【最難関】ぼっち・ざ・ろっく!のギャルゲーで喜多ちゃんを攻略してみた【一年目攻略】 作:くじょう
なんやかんやあって正式に路上ライブを催すことが決定し、今日はその当日。
俺たちは炎天下の駅前広場にて準備を進めていた。
「ざっと配置してみたけど、こんなもんでいいか?」
「うん。手伝ってくれて助かった。あとはこれを置いたら完璧」
「空き缶? そんなもん何に使うんだよ」
「投げ銭を入れてもらうためだけど」
「あぁ、そう……何というか、お前は金のことになると本当に抜け目がないな」
「そんなに褒めても何も出ない」
「皮肉から賞賛を見出すな」
首周りの汗をタオルで拭いながらリョウのブレない言動に笑う。
負荷のかかった上腕を伸ばし、軽く肩を回した後。俺は運搬を終えた
「せっかく路上ライブをするならフルメンバーでやりたかったな。俺が加入してから初めて人前に出て演奏するわけだし、雰囲気というか……空気感というか。そういうものを見ておきたかった」
「他の二人は予定があるみたいだし仕方ない。それに今日はあくまで次に箱でやるライブの宣伝が目的だから考えすぎなくていい。こんな風に肩の力抜いて」
「いくら何でも抜き過ぎだなそれは」
脱力しきってフラフラとよろけるリョウの襟首を掴む。酷使した腕がおよそ人間一人分の体重がかけられたことによって小刻みに震え出した。
「腕、大丈夫?」
「ご心配どうも。出来れば腕をつつくのをやめて一人で立ってくれるとありがたい」
「ん」
存外素直に直立したリョウを手離す。すると彼女は俺の腕を一瞥して言った。
「ライブまで時間あるしちょっと日陰で休んだ方がいい。私はそこのコンビニでお昼買って来るけど、カンナもおにぎりとかでいい?」
「あぁ。助かる。それで、その手は?」
「……お金ください」
「そうだと思ったよ」
財布から千円札を取り出してリョウに手渡す。
この間新しいベースを買ったとか言っていたし、大方そのせいで所持金が底をついたのだろう。
「この恩は忘れません。来月絶対に返します」
「はいはい。期待せずに待ってるよ」
そんなやりとりをして彼女の後姿を見送った後、俺は日除けの下に設置されたベンチに向かった。
「ゔぉお……生き返る……」
脱力して背もたれに身を預けると、自覚していなかった疲れがどっと押し寄せてきた。
日除けの天面から降り注ぐミストシャワーが火照った身体を冷やしていく心地よさに死にかけの化け物みたいな声が出てしまったが、許してほしい。

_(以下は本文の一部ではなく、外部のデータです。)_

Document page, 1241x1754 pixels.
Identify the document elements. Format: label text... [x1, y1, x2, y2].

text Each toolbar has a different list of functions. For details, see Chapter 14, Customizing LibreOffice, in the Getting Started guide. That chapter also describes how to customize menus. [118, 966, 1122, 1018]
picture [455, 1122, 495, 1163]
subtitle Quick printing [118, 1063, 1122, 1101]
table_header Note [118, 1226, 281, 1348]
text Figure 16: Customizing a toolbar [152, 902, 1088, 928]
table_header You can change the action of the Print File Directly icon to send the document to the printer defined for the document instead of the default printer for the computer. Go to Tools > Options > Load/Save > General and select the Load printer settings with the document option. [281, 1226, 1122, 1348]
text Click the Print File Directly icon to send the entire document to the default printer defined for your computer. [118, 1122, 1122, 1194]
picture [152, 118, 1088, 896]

「多少運動するようになって体力が付いたとはいえ、この気温での肉体労働は流石に応えるな」
虚空に向かって呟く。それは宛先のない独り言だったはずだが、しかし背後から何者かが肯定した。
「うんうん。お疲れ様! えいっ!」
「――は? って冷たァッ!?」
同時に首元に冷たい筒状の物があてがわれる。あまりに突然のことだったから、俺は大声と共に飛び上がってしまった。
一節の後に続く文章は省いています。